**PROBLEM DESCRIPTION:** Transcribe the entries exactly as each line appears.

Stored data entries
************

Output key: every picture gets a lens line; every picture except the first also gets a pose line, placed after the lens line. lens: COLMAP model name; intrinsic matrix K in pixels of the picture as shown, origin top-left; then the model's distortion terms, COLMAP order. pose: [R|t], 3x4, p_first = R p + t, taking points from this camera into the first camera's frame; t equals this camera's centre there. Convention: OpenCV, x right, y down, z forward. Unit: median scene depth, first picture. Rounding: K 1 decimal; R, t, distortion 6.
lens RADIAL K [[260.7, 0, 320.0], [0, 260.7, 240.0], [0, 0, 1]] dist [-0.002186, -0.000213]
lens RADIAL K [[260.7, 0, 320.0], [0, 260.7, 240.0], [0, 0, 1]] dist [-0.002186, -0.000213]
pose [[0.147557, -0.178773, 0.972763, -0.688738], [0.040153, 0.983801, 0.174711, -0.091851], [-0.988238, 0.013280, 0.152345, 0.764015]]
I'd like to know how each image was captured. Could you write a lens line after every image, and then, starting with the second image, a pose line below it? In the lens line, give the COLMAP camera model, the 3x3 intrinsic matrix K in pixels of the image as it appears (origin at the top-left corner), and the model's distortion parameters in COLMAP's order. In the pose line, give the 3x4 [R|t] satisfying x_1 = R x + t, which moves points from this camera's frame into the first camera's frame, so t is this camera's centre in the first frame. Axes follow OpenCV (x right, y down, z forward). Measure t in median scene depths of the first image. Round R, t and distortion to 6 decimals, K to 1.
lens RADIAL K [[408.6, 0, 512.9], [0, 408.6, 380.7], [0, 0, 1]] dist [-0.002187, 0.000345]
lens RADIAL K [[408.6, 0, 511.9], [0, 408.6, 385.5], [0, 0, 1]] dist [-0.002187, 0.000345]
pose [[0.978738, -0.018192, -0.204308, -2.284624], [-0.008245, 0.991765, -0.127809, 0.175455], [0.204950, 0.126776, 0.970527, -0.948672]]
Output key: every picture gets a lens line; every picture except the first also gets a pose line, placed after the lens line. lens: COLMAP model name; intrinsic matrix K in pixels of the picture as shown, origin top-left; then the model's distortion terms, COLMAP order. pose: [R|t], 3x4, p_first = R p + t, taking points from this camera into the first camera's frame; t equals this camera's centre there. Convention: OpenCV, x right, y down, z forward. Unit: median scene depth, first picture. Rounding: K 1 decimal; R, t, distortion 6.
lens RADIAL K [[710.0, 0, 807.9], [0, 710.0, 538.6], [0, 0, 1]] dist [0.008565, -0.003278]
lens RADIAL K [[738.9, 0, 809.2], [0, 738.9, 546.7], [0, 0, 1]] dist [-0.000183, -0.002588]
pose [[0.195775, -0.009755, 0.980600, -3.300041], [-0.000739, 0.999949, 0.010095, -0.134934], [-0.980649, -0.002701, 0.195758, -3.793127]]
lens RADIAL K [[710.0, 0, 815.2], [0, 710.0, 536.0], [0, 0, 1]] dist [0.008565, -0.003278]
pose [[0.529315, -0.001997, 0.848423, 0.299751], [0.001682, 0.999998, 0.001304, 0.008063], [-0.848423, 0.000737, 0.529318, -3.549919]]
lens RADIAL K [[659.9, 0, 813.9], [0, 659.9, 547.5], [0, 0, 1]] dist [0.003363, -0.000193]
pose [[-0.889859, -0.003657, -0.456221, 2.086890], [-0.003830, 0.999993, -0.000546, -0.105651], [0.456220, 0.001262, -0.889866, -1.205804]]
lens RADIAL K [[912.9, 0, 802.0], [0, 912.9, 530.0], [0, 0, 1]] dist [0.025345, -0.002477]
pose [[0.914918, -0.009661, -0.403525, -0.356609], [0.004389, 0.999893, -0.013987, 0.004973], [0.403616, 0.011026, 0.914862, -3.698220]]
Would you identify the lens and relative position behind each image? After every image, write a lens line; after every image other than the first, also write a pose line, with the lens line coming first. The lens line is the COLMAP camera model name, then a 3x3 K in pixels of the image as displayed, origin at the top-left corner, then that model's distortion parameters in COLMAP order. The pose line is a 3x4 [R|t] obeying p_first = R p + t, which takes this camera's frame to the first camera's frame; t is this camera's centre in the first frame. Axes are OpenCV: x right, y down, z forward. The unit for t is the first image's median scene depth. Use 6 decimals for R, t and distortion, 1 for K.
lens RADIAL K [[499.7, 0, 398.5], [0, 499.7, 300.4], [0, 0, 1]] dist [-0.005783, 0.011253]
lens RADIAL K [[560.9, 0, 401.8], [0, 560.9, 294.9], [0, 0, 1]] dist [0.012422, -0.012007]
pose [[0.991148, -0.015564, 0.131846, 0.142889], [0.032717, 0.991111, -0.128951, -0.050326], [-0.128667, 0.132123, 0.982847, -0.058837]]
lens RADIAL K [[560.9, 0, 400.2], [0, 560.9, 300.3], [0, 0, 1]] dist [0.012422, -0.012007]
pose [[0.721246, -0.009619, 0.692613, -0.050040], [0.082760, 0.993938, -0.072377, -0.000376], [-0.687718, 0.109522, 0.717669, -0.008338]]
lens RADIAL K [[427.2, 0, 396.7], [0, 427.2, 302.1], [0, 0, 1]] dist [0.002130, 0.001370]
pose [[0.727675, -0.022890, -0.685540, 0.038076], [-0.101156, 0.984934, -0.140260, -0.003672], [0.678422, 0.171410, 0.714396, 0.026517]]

************

**COMPLETED EXERCISE:**
Output key: every picture gets a lens line; every picture except the first also gets a pose line, placed after the lens line. lens: COLMAP model name; intrinsic matrix K in pixels of the picture as shown, origin top-left; then the model's distortion terms, COLMAP order. pose: [R|t], 3x4, p_first = R p + t, taking points from this camera into the first camera's frame; t equals this camera's centre there. Convention: OpenCV, x right, y down, z forward. Unit: median scene depth, first picture. Rounding: K 1 decimal; R, t, distortion 6.
lens RADIAL K [[260.7, 0, 320.0], [0, 260.7, 240.0], [0, 0, 1]] dist [-0.002186, -0.000213]
lens RADIAL K [[260.7, 0, 320.0], [0, 260.7, 240.0], [0, 0, 1]] dist [-0.002186, -0.000213]
pose [[0.147557, -0.178773, 0.972763, -0.688738], [0.040153, 0.983801, 0.174711, -0.091851], [-0.988238, 0.013280, 0.152345, 0.764015]]
I'd like to know how each image was captured. Could you write a lens line after every image, and then, starting with the second image, a pose line below it? In the lens line, give the COLMAP camera model, the 3x3 intrinsic matrix K in pixels of the image as it appears (origin at the top-left corner), and the model's distortion parameters in COLMAP's order. In the pose line, give the 3x4 [R|t] satisfying x_1 = R x + t, which moves points from this camera's frame into the first camera's frame, so t is this camera's centre in the first frame. Axes follow OpenCV (x right, y down, z forward). Measure t in median scene depths of the first image. Round R, t and distortion to 6 decimals, K to 1.
lens RADIAL K [[408.6, 0, 512.9], [0, 408.6, 380.7], [0, 0, 1]] dist [-0.002187, 0.000345]
lens RADIAL K [[408.6, 0, 511.9], [0, 408.6, 385.5], [0, 0, 1]] dist [-0.002187, 0.000345]
pose [[0.978738, -0.018192, -0.204308, -2.284624], [-0.008245, 0.991765, -0.127809, 0.175455], [0.204950, 0.126776, 0.970527, -0.948672]]
Output key: every picture gets a lens line; every picture except the first also gets a pose line, placed after the lens line. lens: COLMAP model name; intrinsic matrix K in pixels of the picture as shown, origin top-left; then the model's distortion terms, COLMAP order. pose: [R|t], 3x4, p_first = R p + t, taking points from this camera into the first camera's frame; t equals this camera's centre there. Convention: OpenCV, x right, y down, z forward. Unit: median scene depth, first picture. Rounding: K 1 decimal; R, t, distortion 6.
lens RADIAL K [[710.0, 0, 807.9], [0, 710.0, 538.6], [0, 0, 1]] dist [0.008565, -0.003278]
lens RADIAL K [[738.9, 0, 809.2], [0, 738.9, 546.7], [0, 0, 1]] dist [-0.000183, -0.002588]
pose [[0.195775, -0.009755, 0.980600, -3.300041], [-0.000739, 0.999949, 0.010095, -0.134934], [-0.980649, -0.002701, 0.195758, -3.793127]]
lens RADIAL K [[710.0, 0, 815.2], [0, 710.0, 536.0], [0, 0, 1]] dist [0.008565, -0.003278]
pose [[0.529315, -0.001997, 0.848423, 0.299751], [0.001682, 0.999998, 0.001304, 0.008063], [-0.848423, 0.000737, 0.529318, -3.549919]]
lens RADIAL K [[659.9, 0, 813.9], [0, 659.9, 547.5], [0, 0, 1]] dist [0.003363, -0.000193]
pose [[-0.889859, -0.003657, -0.456221, 2.086890], [-0.003830, 0.999993, -0.000546, -0.105651], [0.456220, 0.001262, -0.889866, -1.205804]]
lens RADIAL K [[912.9, 0, 802.0], [0, 912.9, 530.0], [0, 0, 1]] dist [0.025345, -0.002477]
pose [[0.914918, -0.009661, -0.403525, -0.356609], [0.004389, 0.999893, -0.013987, 0.004973], [0.403616, 0.011026, 0.914862, -3.698220]]
Would you identify the lens and relative position behind each image? After every image, write a lens line; after every image other than the first, also write a pose line, with the lens line coming first. The lens line is the COLMAP camera model name, then a 3x3 K in pixels of the image as displayed, origin at the top-left corner, then that model's distortion parameters in COLMAP order. The pose line is a 3x4 [R|t] obeying p_first = R p + t, which takes this camera's frame to the first camera's frame; t is this camera's centre in the first frame. Axes are OpenCV: x right, y down, z forward. The unit for t is the first image's median scene depth. Use 6 decimals for R, t and distortion, 1 for K.
lens RADIAL K [[499.7, 0, 398.5], [0, 499.7, 300.4], [0, 0, 1]] dist [-0.005783, 0.011253]
lens RADIAL K [[560.9, 0, 401.8], [0, 560.9, 294.9], [0, 0, 1]] dist [0.012422, -0.012007]
pose [[0.991148, -0.015564, 0.131846, 0.142889], [0.032717, 0.991111, -0.128951, -0.050326], [-0.128667, 0.132123, 0.982847, -0.058837]]
lens RADIAL K [[560.9, 0, 400.2], [0, 560.9, 300.3], [0, 0, 1]] dist [0.012422, -0.012007]
pose [[0.721246, -0.009619, 0.692613, -0.050040], [0.082760, 0.993938, -0.072377, -0.000376], [-0.687718, 0.109522, 0.717669, -0.008338]]
lens RADIAL K [[427.2, 0, 396.7], [0, 427.2, 302.1], [0, 0, 1]] dist [0.002130, 0.001370]
pose [[0.727675, -0.022890, -0.685540, 0.038076], [-0.101156, 0.984934, -0.140260, -0.003672], [0.678422, 0.171410, 0.714396, 0.026517]]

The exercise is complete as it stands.